Families also have a unique ability to care for the elderly, the widowed, the orphaned, those with special needs or who suffer from terminal illnesses. No other social institution comes close to rivaling how efficiently and effectively the family meets these very real needs in a society.
“The report masterfully addresses the unique threats that have arisen in roughly the past two decades that degrade the integrity of too many families: internet pornography, post-traumatic stress disorder of parents and spouses serving in foreign wars, the increasing coarseness of popular culture, and the intrusion of technology upon the haven of the home, even though they do correctly recognize the value of email and some social media to facilitate increased connection between family members who live far apart,” Stanton reports.

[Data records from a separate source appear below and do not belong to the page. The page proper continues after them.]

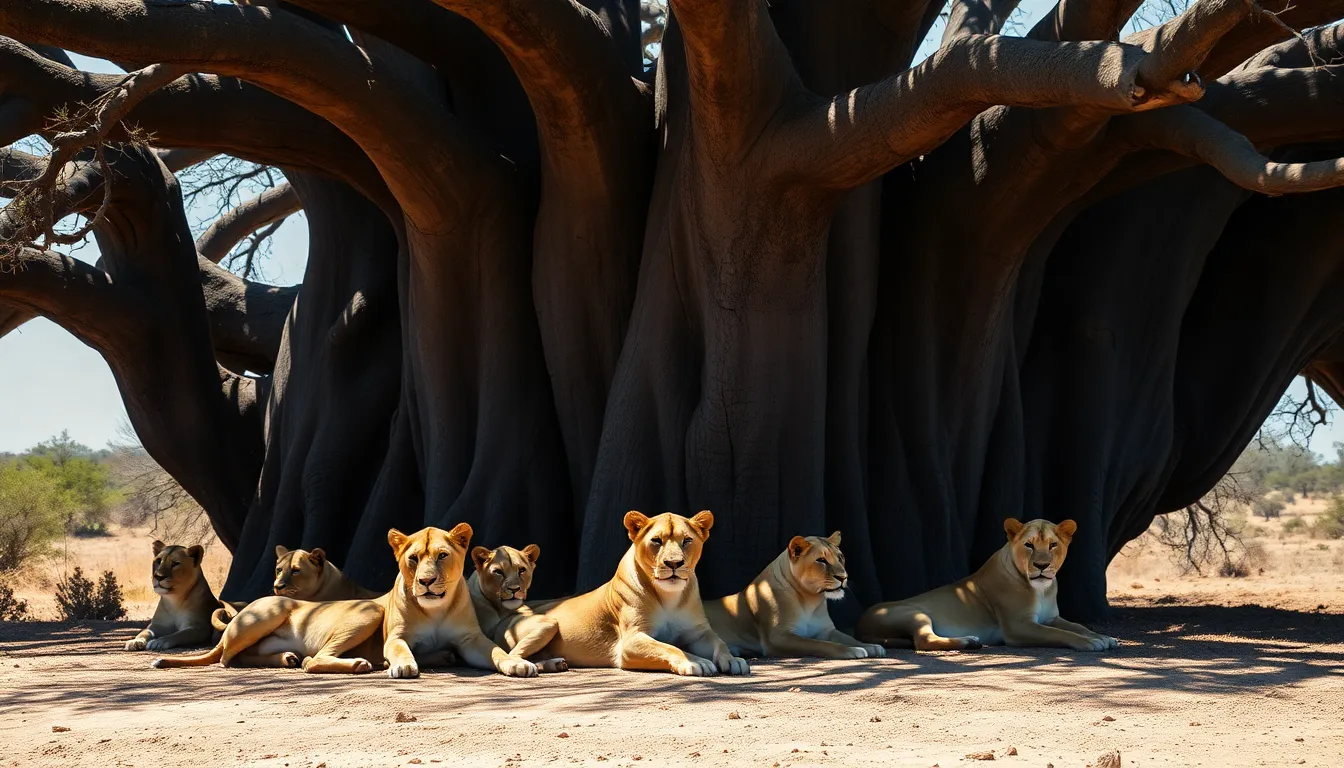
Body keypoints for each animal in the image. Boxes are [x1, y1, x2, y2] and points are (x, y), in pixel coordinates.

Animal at [382, 524, 538, 679]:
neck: (435, 610)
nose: (426, 580)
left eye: (442, 555)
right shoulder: (397, 636)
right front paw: (403, 666)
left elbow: (497, 651)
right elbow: (399, 649)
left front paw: (517, 663)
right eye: (413, 558)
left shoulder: (470, 638)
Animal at [502, 511, 749, 677]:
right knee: (512, 655)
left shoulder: (698, 633)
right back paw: (521, 666)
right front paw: (695, 661)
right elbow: (670, 646)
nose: (674, 563)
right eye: (656, 540)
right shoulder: (630, 642)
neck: (669, 598)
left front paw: (733, 660)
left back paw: (554, 664)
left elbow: (720, 643)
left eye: (687, 540)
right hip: (548, 625)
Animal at [705, 531, 885, 660]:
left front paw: (870, 646)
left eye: (840, 558)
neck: (810, 601)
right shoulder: (778, 637)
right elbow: (820, 644)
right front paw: (851, 650)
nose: (843, 577)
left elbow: (847, 637)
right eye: (821, 560)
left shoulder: (826, 630)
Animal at [856, 518, 1118, 652]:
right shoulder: (1017, 627)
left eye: (1053, 545)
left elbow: (1077, 625)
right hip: (915, 613)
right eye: (1029, 545)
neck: (1041, 590)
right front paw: (1091, 642)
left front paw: (1104, 637)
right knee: (923, 641)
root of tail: (861, 623)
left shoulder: (1051, 617)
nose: (1042, 565)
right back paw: (968, 642)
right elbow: (1059, 633)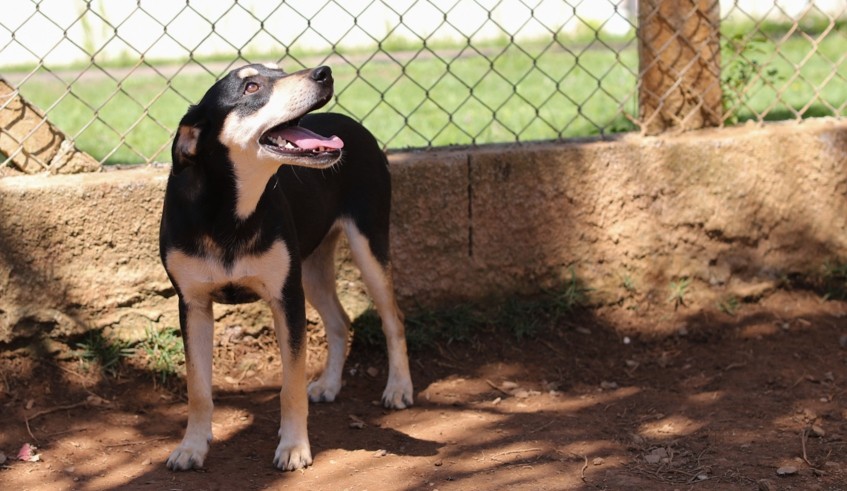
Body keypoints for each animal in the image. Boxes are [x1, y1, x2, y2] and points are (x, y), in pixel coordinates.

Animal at [159, 63, 414, 470]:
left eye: (279, 69)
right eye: (250, 86)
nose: (324, 72)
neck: (228, 213)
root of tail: (353, 125)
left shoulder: (286, 299)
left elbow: (290, 386)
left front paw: (294, 447)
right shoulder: (193, 305)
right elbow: (197, 388)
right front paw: (192, 446)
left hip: (367, 245)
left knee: (394, 319)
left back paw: (399, 388)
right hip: (311, 269)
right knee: (340, 321)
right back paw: (329, 384)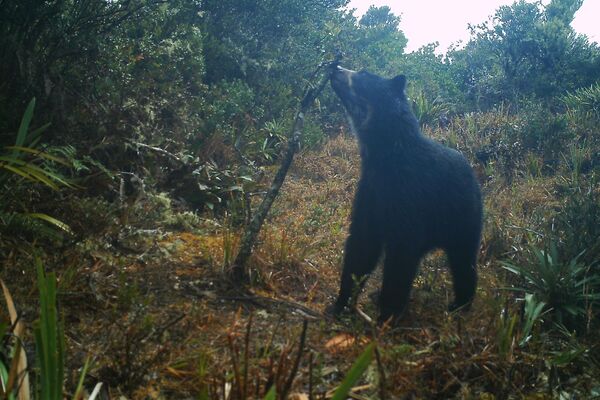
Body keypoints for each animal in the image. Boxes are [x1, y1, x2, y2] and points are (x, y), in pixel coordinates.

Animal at [328, 65, 482, 322]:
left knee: (464, 261)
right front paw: (340, 303)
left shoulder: (411, 198)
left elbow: (400, 259)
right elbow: (361, 247)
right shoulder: (371, 193)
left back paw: (460, 304)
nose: (335, 67)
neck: (385, 157)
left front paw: (387, 314)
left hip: (463, 219)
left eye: (364, 73)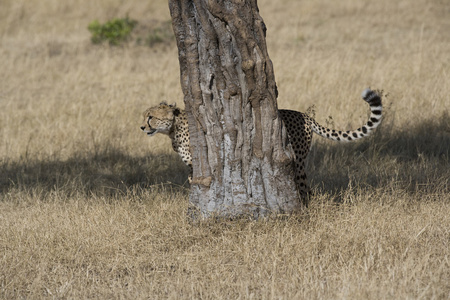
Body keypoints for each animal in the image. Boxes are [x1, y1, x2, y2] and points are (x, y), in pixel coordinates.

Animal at [142, 88, 384, 203]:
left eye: (151, 117)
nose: (142, 127)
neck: (173, 128)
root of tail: (304, 115)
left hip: (297, 161)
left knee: (305, 188)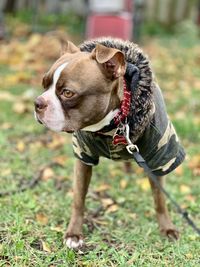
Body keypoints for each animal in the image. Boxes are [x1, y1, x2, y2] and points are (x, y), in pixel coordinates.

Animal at [34, 37, 184, 249]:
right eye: (44, 84)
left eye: (68, 93)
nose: (37, 103)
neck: (113, 126)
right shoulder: (83, 157)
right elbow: (78, 198)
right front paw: (74, 233)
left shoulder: (159, 159)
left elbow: (159, 198)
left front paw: (167, 228)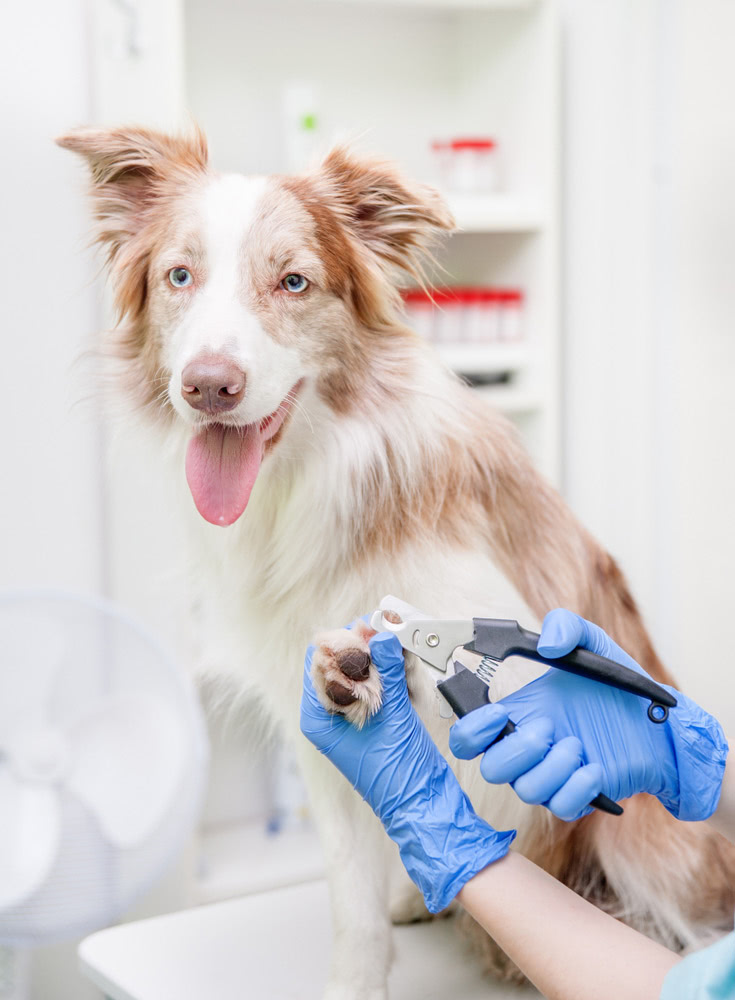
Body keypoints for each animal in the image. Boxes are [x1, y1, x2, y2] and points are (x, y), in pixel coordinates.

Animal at [60, 127, 732, 1000]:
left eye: (293, 281)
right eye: (179, 276)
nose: (208, 385)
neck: (301, 485)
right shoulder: (314, 736)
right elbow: (354, 887)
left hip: (657, 843)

“They strongly denounce the State’s policies and financial coercion to become complicit in the regime of contraception, sterilization, abortion, reproductive technologies that reduce male and female to mere sperm and egg as well as the acceptance of same-sex marriage and parenting. Any state far exceeds its bounds when it applies any sort of pressure upon its citizen’s to participate in such things, even indirectly.”
As for allowing the civilly remarried divorced to receive Communion, the final report makes no such allowance outside those who have received a decree of nullity.
Stanton calls the document “a wonderful catechesis on what the Church holds regarding these things in the midst of the current age” and encourages everyone to read this important document.